[What the task requires] Your job is to return every line of the listing holding the string "pixel".
*** Given information Section Begins ***
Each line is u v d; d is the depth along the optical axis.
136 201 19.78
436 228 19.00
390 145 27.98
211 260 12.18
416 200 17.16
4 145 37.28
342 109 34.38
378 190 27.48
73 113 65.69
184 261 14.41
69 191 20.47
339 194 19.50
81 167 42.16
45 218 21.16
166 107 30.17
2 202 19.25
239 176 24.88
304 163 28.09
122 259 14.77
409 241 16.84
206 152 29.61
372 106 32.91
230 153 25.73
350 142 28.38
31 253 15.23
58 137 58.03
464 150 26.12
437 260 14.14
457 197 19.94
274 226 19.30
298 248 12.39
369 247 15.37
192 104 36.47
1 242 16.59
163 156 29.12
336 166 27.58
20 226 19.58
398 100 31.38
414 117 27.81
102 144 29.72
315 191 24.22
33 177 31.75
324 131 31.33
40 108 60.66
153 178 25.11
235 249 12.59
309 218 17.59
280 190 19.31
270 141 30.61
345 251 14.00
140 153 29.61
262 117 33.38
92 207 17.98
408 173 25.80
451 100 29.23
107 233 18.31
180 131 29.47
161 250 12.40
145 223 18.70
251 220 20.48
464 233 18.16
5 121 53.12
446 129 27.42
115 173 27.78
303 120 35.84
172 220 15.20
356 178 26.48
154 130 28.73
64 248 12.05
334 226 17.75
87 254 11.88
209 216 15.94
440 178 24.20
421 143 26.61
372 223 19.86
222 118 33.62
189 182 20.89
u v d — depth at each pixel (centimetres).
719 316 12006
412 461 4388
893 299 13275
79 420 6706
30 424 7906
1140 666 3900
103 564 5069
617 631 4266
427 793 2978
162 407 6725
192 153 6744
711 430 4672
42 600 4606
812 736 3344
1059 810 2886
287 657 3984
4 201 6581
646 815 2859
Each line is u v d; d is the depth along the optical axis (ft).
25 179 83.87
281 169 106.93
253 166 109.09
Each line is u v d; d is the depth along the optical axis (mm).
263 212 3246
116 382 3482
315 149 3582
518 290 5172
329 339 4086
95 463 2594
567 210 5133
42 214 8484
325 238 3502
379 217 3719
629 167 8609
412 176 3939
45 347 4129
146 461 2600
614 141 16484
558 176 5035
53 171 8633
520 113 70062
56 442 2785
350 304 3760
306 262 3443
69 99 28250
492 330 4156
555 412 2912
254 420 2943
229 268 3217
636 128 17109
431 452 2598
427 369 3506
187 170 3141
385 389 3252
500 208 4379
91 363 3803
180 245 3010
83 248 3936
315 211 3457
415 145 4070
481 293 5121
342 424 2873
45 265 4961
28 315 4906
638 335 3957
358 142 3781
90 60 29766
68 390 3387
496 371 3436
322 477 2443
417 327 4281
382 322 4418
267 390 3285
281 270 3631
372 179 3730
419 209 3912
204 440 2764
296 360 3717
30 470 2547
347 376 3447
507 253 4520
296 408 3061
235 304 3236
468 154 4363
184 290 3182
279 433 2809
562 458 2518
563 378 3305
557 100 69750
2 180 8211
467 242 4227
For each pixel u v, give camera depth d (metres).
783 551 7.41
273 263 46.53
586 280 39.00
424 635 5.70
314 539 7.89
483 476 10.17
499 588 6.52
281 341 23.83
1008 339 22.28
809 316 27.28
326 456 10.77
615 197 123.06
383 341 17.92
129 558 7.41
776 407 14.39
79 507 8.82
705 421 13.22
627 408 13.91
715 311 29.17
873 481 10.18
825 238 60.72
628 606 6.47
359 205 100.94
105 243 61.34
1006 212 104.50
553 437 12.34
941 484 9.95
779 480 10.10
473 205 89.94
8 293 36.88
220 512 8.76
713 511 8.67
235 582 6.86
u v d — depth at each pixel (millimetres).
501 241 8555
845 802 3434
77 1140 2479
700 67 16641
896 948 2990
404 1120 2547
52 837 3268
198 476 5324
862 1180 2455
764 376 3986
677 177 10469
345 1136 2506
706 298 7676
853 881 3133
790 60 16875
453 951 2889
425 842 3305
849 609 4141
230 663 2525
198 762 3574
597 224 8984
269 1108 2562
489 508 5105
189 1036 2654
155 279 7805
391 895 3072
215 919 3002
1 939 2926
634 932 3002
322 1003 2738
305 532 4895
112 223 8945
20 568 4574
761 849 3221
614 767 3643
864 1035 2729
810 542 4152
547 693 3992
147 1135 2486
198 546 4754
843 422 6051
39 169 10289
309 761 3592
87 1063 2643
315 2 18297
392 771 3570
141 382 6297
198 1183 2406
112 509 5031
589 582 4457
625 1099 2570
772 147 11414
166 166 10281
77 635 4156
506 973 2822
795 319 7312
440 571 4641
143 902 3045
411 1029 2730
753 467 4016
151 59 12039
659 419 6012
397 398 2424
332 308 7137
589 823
*** Given information Section Ends ***
[Problem solution]
u v d — depth at each pixel (centimetres).
For each pixel u v, give camera depth d (metres).
u v d — depth at each pixel (millimetres).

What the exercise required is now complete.